Material provided:

= Beginning of Section =

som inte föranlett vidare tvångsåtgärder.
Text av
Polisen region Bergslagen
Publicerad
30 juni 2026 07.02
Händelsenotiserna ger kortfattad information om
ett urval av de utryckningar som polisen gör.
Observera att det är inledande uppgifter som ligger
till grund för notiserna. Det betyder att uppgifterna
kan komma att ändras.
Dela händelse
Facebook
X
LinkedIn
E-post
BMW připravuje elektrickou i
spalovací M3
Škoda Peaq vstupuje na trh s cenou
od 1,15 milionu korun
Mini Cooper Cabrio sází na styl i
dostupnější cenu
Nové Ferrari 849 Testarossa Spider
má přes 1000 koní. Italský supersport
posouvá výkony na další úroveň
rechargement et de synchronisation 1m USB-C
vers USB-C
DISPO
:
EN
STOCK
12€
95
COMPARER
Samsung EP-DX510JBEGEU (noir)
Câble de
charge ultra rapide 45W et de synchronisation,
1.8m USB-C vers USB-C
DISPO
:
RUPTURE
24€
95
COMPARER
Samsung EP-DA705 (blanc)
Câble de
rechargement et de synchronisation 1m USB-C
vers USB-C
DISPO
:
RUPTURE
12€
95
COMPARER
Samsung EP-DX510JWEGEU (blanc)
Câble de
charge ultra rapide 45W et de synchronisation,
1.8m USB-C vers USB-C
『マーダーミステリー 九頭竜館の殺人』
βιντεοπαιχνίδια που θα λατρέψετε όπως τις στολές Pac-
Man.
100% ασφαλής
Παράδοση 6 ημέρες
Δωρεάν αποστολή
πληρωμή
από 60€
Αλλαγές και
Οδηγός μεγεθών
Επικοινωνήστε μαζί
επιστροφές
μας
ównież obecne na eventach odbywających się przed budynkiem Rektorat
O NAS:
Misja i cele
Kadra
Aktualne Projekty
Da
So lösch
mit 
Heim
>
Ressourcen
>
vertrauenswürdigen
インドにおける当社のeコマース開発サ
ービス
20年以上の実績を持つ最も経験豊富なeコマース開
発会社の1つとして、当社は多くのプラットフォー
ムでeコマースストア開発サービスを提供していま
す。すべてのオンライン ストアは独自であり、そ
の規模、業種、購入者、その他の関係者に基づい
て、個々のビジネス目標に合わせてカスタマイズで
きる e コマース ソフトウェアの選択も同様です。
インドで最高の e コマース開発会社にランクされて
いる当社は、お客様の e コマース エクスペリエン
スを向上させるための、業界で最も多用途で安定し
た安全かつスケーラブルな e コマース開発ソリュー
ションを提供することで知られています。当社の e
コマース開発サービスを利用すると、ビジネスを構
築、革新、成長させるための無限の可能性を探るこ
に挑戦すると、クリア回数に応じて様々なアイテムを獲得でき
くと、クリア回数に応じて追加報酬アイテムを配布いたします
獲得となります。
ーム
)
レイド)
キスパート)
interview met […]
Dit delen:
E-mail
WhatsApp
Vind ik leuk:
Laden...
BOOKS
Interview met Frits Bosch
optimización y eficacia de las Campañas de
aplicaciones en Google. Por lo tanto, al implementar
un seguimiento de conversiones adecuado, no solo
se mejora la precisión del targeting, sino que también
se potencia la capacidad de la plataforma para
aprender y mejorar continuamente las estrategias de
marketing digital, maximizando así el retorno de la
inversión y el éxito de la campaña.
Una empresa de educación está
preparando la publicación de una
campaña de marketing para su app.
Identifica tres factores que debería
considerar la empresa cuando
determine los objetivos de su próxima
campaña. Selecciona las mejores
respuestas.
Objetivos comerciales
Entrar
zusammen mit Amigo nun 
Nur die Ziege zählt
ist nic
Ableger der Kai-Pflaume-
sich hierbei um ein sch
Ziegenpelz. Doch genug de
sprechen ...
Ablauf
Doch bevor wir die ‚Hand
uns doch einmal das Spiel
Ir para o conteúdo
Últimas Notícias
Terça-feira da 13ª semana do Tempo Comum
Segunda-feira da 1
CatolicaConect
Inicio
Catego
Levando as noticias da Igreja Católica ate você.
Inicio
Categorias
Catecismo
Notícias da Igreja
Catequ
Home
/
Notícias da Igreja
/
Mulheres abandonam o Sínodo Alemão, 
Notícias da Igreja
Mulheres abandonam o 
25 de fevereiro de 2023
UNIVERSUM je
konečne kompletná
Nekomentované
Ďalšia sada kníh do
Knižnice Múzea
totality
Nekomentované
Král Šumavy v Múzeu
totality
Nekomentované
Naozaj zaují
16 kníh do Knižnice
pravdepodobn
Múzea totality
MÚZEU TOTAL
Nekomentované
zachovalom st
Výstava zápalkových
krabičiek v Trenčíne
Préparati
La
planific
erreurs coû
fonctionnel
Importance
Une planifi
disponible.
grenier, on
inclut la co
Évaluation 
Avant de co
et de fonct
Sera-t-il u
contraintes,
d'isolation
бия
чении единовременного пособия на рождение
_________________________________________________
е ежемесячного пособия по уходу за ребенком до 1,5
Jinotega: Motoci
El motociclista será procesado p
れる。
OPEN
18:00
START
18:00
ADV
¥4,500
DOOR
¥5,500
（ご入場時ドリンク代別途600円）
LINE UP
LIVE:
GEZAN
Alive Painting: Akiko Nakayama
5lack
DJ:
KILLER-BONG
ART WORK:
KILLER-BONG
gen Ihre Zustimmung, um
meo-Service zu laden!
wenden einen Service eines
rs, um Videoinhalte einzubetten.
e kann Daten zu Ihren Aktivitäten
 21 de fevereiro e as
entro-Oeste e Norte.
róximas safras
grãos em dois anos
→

= End of Section =

Write the listing out again, word for word, in its entirety.

Output of the task:
som inte föranlett vidare tvångsåtgärder.
Text av
Polisen region Bergslagen
Publicerad
30 juni 2026 07.02
Händelsenotiserna ger kortfattad information om
ett urval av de utryckningar som polisen gör.
Observera att det är inledande uppgifter som ligger
till grund för notiserna. Det betyder att uppgifterna
kan komma att ändras.
Dela händelse
Facebook
X
LinkedIn
E-post
BMW připravuje elektrickou i
spalovací M3
Škoda Peaq vstupuje na trh s cenou
od 1,15 milionu korun
Mini Cooper Cabrio sází na styl i
dostupnější cenu
Nové Ferrari 849 Testarossa Spider
má přes 1000 koní. Italský supersport
posouvá výkony na další úroveň
rechargement et de synchronisation 1m USB-C
vers USB-C
DISPO
:
EN
STOCK
12€
95
COMPARER
Samsung EP-DX510JBEGEU (noir)
Câble de
charge ultra rapide 45W et de synchronisation,
1.8m USB-C vers USB-C
DISPO
:
RUPTURE
24€
95
COMPARER
Samsung EP-DA705 (blanc)
Câble de
rechargement et de synchronisation 1m USB-C
vers USB-C
DISPO
:
RUPTURE
12€
95
COMPARER
Samsung EP-DX510JWEGEU (blanc)
Câble de
charge ultra rapide 45W et de synchronisation,
1.8m USB-C vers USB-C
『マーダーミステリー 九頭竜館の殺人』
βιντεοπαιχνίδια που θα λατρέψετε όπως τις στολές Pac-
Man.
100% ασφαλής
Παράδοση 6 ημέρες
Δωρεάν αποστολή
πληρωμή
από 60€
Αλλαγές και
Οδηγός μεγεθών
Επικοινωνήστε μαζί
επιστροφές
μας
ównież obecne na eventach odbywających się przed budynkiem Rektorat
O NAS:
Misja i cele
Kadra
Aktualne Projekty
Da
So lösch
mit 
Heim
>
Ressourcen
>
vertrauenswürdigen
インドにおける当社のeコマース開発サ
ービス
20年以上の実績を持つ最も経験豊富なeコマース開
発会社の1つとして、当社は多くのプラットフォー
ムでeコマースストア開発サービスを提供していま
す。すべてのオンライン ストアは独自であり、そ
の規模、業種、購入者、その他の関係者に基づい
て、個々のビジネス目標に合わせてカスタマイズで
きる e コマース ソフトウェアの選択も同様です。
インドで最高の e コマース開発会社にランクされて
いる当社は、お客様の e コマース エクスペリエン
スを向上させるための、業界で最も多用途で安定し
た安全かつスケーラブルな e コマース開発ソリュー
ションを提供することで知られています。当社の e
コマース開発サービスを利用すると、ビジネスを構
築、革新、成長させるための無限の可能性を探るこ
に挑戦すると、クリア回数に応じて様々なアイテムを獲得でき
くと、クリア回数に応じて追加報酬アイテムを配布いたします
獲得となります。
ーム
)
レイド)
キスパート)
interview met […]
Dit delen:
E-mail
WhatsApp
Vind ik leuk:
Laden...
BOOKS
Interview met Frits Bosch
optimización y eficacia de las Campañas de
aplicaciones en Google. Por lo tanto, al implementar
un seguimiento de conversiones adecuado, no solo
se mejora la precisión del targeting, sino que también
se potencia la capacidad de la plataforma para
aprender y mejorar continuamente las estrategias de
marketing digital, maximizando así el retorno de la
inversión y el éxito de la campaña.
Una empresa de educación está
preparando la publicación de una
campaña de marketing para su app.
Identifica tres factores que debería
considerar la empresa cuando
determine los objetivos de su próxima
campaña. Selecciona las mejores
respuestas.
Objetivos comerciales
Entrar
zusammen mit Amigo nun 
Nur die Ziege zählt
ist nic
Ableger der Kai-Pflaume-
sich hierbei um ein sch
Ziegenpelz. Doch genug de
sprechen ...
Ablauf
Doch bevor wir die ‚Hand
uns doch einmal das Spiel
Ir para o conteúdo
Últimas Notícias
Terça-feira da 13ª semana do Tempo Comum
Segunda-feira da 1
CatolicaConect
Inicio
Catego
Levando as noticias da Igreja Católica ate você.
Inicio
Categorias
Catecismo
Notícias da Igreja
Catequ
Home
/
Notícias da Igreja
/
Mulheres abandonam o Sínodo Alemão, 
Notícias da Igreja
Mulheres abandonam o 
25 de fevereiro de 2023
UNIVERSUM je
konečne kompletná
Nekomentované
Ďalšia sada kníh do
Knižnice Múzea
totality
Nekomentované
Král Šumavy v Múzeu
totality
Nekomentované
Naozaj zaují
16 kníh do Knižnice
pravdepodobn
Múzea totality
MÚZEU TOTAL
Nekomentované
zachovalom st
Výstava zápalkových
krabičiek v Trenčíne
Préparati
La
planific
erreurs coû
fonctionnel
Importance
Une planifi
disponible.
grenier, on
inclut la co
Évaluation 
Avant de co
et de fonct
Sera-t-il u
contraintes,
d'isolation
бия
чении единовременного пособия на рождение
_________________________________________________
е ежемесячного пособия по уходу за ребенком до 1,5
Jinotega: Motoci
El motociclista será procesado p
れる。
OPEN
18:00
START
18:00
ADV
¥4,500
DOOR
¥5,500
（ご入場時ドリンク代別途600円）
LINE UP
LIVE:
GEZAN
Alive Painting: Akiko Nakayama
5lack
DJ:
KILLER-BONG
ART WORK:
KILLER-BONG
gen Ihre Zustimmung, um
meo-Service zu laden!
wenden einen Service eines
rs, um Videoinhalte einzubetten.
e kann Daten zu Ihren Aktivitäten
 21 de fevereiro e as
entro-Oeste e Norte.
róximas safras
grãos em dois anos
→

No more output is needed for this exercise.